STRM (Systematic Trading Research Methods) is an an alternative asset manager with a particular expertise in the management of quantitative, model driven futures strategies along with research and development. The systematic trading program only invests in highly liquid exchange listed products and markets such as G7 Interest Rates futures, G7 Currency futures, US stock index futures and commodities. Program strategies do not go with or against the market consensus, but remain independent from the general market. STRM believes strongly that human behavior, as is it relates to market movements, when observed over various time horizons is quantifiable and only those who can effectively blend the human and systematic components of trading have a clear competitive advantage.
STRM blends the experience and expertise of its Principles to employ a diverse portfolio of trading systems designed to locate and profitably exploit short-term inefficiencies that exist in certain markets and at certain times.

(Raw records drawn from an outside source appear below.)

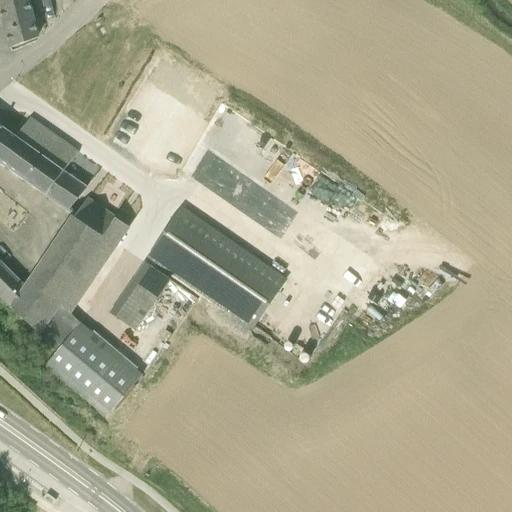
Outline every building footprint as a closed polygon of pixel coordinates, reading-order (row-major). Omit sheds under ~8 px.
[(0,0),(0,8),(11,48),(37,37),(27,0),(0,0)] [(16,138),(0,126),(0,164),(47,195),(69,212),(89,188),(64,171),(79,154),(30,119),(29,121),(29,120),(16,138)] [(0,296),(39,335),(61,307),(72,314),(131,228),(116,218),(116,217),(88,198),(74,219),(72,217),(69,220),(26,284),(0,259),(0,296)] [(147,258),(252,330),(287,280),(182,207),(147,258)] [(135,331),(171,279),(152,266),(116,319),(135,331)] [(159,317),(183,284),(174,278),(138,328),(147,335),(160,318),(159,317)] [(61,307),(39,335),(56,352),(45,366),(61,379),(107,418),(143,374),(72,314),(61,307)]
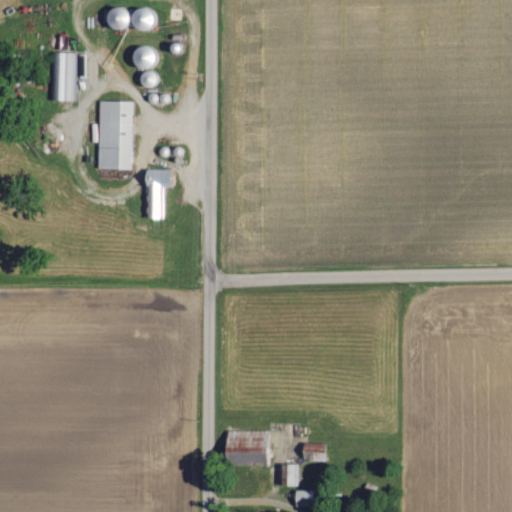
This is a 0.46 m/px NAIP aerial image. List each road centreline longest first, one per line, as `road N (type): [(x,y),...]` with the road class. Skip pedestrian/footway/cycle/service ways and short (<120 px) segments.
road 1 (residential): [(213,288),(511,280)]
road 2 (residential): [(213,288),(213,0)]
road 3 (residential): [(212,511),(213,288)]
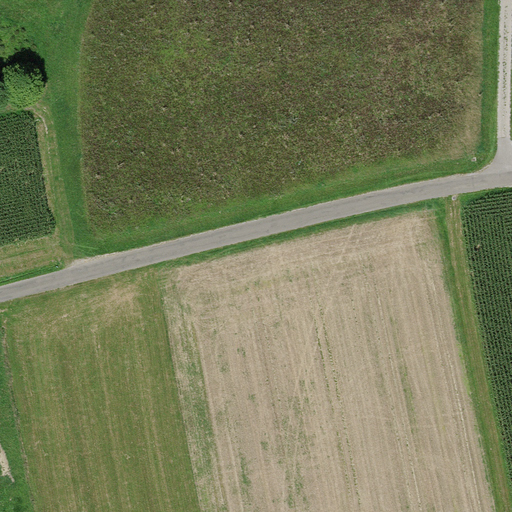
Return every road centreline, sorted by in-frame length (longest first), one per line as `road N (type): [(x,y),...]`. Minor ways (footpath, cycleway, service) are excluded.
road 1 (unclassified): [(0,293),(511,177)]
road 2 (track): [(507,0),(505,178)]
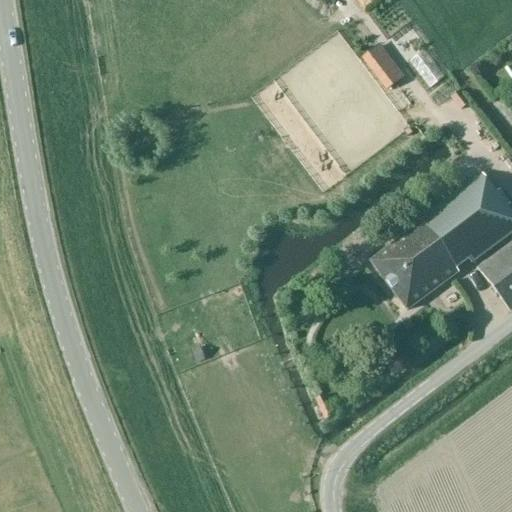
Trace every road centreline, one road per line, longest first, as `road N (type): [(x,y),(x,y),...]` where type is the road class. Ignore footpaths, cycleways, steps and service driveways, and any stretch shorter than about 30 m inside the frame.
road 1 (tertiary): [(137,511),(45,254),(1,0)]
road 2 (unclassified): [(333,511),(330,494),(350,451),(511,325)]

The STRM edge is largely derived from the systematic process in which models are conceived, tested and implemented. The fund's investment process always begins when repeating market behaviors are observed over time. Trading is not based solely on the existence of such patterns, but rather on the frequency and predictive characteristics of these moves over time. Once such patterns can reasonably be explained in light of market technicals, likely drivers and market sentiment, they will undergo the following process before being deemed acceptable to trade:
A models life cycle ALWAYS follows the same method of development: 1) Observation, discussion and explanation; 2) Written into code; 3) Rigorously back tested without optimization. We believe it is crucial for any potential stand alone model to show strong performance results without optimization thus avoiding all curve fitting risk; 4) Size and risk determination; 5) Input Optimization;
6) Walk Forward Testing of optimized inputs. Out-of-sample data must be >85% profitable during this phase of testing to be considered for further development.
7) Models are run in real-time within a parallel portfolio for an extended period of time; 8) Correlation comparison to existing models in portfolio; and 9) Live Trading.